İlk olarak görüşülen “Iğdır’ın Hava Kirliliği Sorunu” konusunda katılımcılar şu görüş ve önerilerde bulundular:
Zehra Arat Yılmaz (Çevre ve Şehircilik Şube Müdürü):İlimizin çevre sorunlarının başında hava kirliliği gelmektedir. Coğrafi konum itibariyle, çanak şeklinde bir görünüm arz eden Sürmeli Çukuru üzerinde yerleşik bulunan etrafı dağlarla çevrili olan İlimizde özellikle kış aylarında ısınma amaçlı kullanılan katı yakıtlar ve yetersiz hava akımı nedeniyle zaman zaman sınır değerler üzerinde hava kirliliği gerçekleşmektedir. Arz edilen hava kirliliğinin önüne geçmek üzere İlimiz mutlaka doğalgaza kavuşturulmalıdır. İlimizde kükürt dioksit oranı standartların altında fakat partikül oranı ise tam aksine standartların çok üzerindedir.

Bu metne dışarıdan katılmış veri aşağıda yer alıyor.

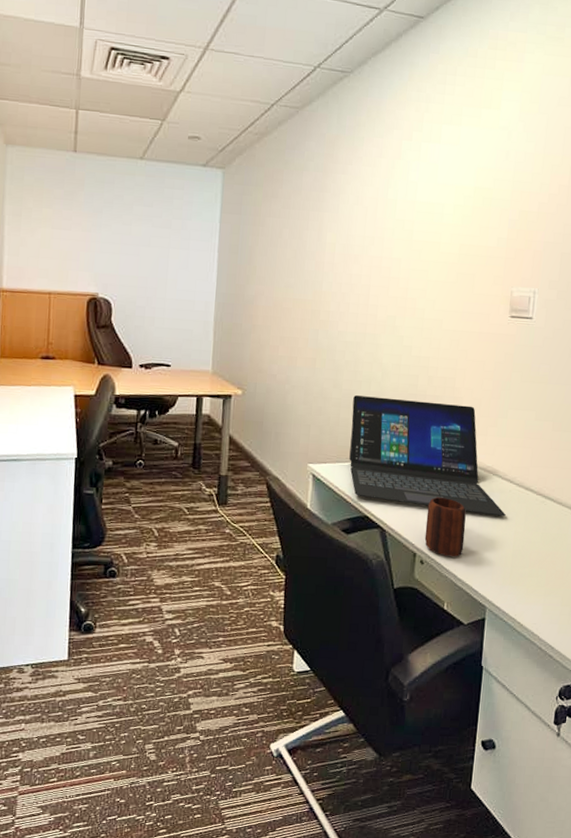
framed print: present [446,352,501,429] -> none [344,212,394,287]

Bu durumda gösteriyor ki kaliteli kömür yakmakta ve yakım tarzında yanlışlıklar söz konusudur. İlimiz 2006 yılında alınan hava kirlilik ölçüm cihazı ile kirlilik oranı ölçülmektedir. Bu ölçümler ile maalesef Iğdır’ın kirlilik oranı 1. Sınıf kirli iller arasında yer almaktadır. Kurumumuz gerekli denetim ve incelemelerini yapmaktadır. Ancak toplum top yekün konu hakkında bilinçlenerek durumun vahametini anlayarak alınan tedbirlere uyulmalıdır. Vatandaşlarımız Açık alanda kömür satanları, lastik yakanları vb. kurallara uymayanları güvenlik güçlerine ve müdürlüğümüze bildirmeliler
Metehan Nazaroğlu (Çevre Mühendisi-Iğdır Belediyesi):İlimizde hava kirliliğinin önlenmesi doğal gazın gelmesiyle mümkün olacaktır. Belirlenen yasaya göre doğal gaz dağıtım işini kamu kuruluşları yapamıyor. Özel sektör olması şartı var. Birkaç kez Iğdır –Doğubayazıt-Ağrı ile ihaleye çıktı fakat talipli olan olmadı. Bu nedenle de Iğdır hala doğal gaza kavuşmuş değil.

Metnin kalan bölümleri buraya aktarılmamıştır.